A recente polêmica promovida pelo presidente Jair Bolsonaro em relação à compra da vacina do laboratório chinês Sinovac é mais uma aposta no “caos”, segundo o cientista político da Faculdade de Ciências Sociais da PUC de Campinas Vitor Bartella. As brigas constantes estimuladas por ele contribuem para a aversão à política. E um eventual aumento dos votos em branco, nulos e abstenções pode favorecer candidatos apoiados por Bolsonaro nas eleições municipais deste ano.
Ao desautorizar, como fez no início da semana, o acordo firmado pelo ministro da Saúde Eduardo Pazuello, com governadores para a aquisição do imunizante, Bolsonaro deu mais uma demonstração de incendiário. Com a decisão, ele agrada sua base mais fiel, adepta das teorias conspiratórias sobre a “vacina chinesa”. É também uma demonstração do alinhamento político-ideológico com o presidente norte-americano, Donald Trump, que também explora o sentimento anti-chinês.
Ao mesmo tempo que a postura autoritária agrada seus seguidores, esse tipo de atitude acaba colaborando para o afastamento da política do eleitor médio. “Ele briga o tempo inteiro para manter as pessoas afastadas, como aquele sujeito que diz que política é tudo igual, que não adianta fazer nada”, afirmou Bartella, em entrevista ao Jornal Brasil Atual, nesta quinta-feira (22).
Dessa maneira, Bolsonaro tenta repetir nas disputas municipais o cenário das últimas eleições presidenciais, quando os votos brancos, nulos e abstenções somaram 42 milhões de pessoas. “Ele sabe que, se esse pessoal entrar, pode provocar um desequilíbrio”, afirmou.
Outro fator que contribui para essa estratégia é a fragmentação política, com o aumento expressivo do número de candidaturas, tanto para o Executivo como para o Legislativo. Isso se dá, segundo ele, em função da proibição de coligações para as Câmaras municipais. Nesse sentido, mais partidos lançaram candidatos às prefeituras como forma de dar mais destaque às suas chapas com candidatos a vereadores.
Nesse cenário, a base enxuta, mas fiel, dos seguidores do presidente pode ser suficiente para levar candidatos bolsonaristas ao segundo turno, avalia o cientista político. É o que ele acredita que pode ocorrer, por exemplo, na capital paulista.
Em função do fragmentação e do desinteresse, o candidato Celso Russomanno (Republicanos) pode até levar vantagem, apesar do seu histórico em outras eleições, quando sua candidatura desidratou ainda antes da primeira votação, como demonstrou a última pesquisa Datafolha (caiu de 28% para 20% das intenções de voto em uma semana). “Num cenário de fragmentação, o pouco de apoio que o candidato consiga às vezes é suficiente para chegar ao segundo turno.”
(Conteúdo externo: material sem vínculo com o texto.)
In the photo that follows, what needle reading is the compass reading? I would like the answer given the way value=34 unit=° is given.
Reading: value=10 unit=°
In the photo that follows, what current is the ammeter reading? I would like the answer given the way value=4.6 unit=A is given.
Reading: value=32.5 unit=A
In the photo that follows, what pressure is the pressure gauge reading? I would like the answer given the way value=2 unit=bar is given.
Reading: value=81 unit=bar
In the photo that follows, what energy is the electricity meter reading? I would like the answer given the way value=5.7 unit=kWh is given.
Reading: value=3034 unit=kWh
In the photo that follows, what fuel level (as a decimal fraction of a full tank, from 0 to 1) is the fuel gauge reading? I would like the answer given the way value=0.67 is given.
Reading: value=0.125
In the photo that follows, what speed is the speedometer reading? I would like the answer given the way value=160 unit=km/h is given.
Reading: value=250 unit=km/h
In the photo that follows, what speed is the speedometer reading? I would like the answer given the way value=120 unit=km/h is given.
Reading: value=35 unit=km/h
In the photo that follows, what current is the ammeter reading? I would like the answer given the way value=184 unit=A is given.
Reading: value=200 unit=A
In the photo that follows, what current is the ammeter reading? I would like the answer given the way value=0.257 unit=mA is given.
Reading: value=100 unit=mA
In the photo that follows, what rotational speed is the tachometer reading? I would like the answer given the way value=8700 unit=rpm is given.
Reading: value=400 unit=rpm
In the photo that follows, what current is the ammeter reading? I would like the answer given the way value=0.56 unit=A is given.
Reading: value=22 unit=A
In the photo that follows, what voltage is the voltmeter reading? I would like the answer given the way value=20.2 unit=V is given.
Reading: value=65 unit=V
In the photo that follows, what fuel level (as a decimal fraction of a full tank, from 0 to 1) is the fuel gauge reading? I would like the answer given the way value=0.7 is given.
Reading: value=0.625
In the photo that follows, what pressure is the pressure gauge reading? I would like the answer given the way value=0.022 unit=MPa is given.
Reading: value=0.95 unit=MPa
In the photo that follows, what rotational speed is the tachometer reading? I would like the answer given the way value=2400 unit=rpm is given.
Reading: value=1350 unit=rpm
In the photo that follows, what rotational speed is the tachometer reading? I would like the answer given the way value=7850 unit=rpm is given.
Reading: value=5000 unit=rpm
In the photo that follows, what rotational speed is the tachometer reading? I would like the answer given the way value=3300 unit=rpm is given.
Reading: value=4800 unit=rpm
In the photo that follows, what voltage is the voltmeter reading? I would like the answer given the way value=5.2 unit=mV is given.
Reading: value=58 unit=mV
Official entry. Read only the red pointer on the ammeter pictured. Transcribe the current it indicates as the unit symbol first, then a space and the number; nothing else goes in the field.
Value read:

O quadro se repete em Campinas, terceira cidade mais populosa do estado de São Paulo. A cidade também registrou recorde de candidaturas, com 14 chapas disputando a preferência do eleitor. “É uma cidade onde Bolsonaro teve votação expressiva, com quase 70% dos votos (68,82% dos votos válido no segundo turno) “, alertou Bartella.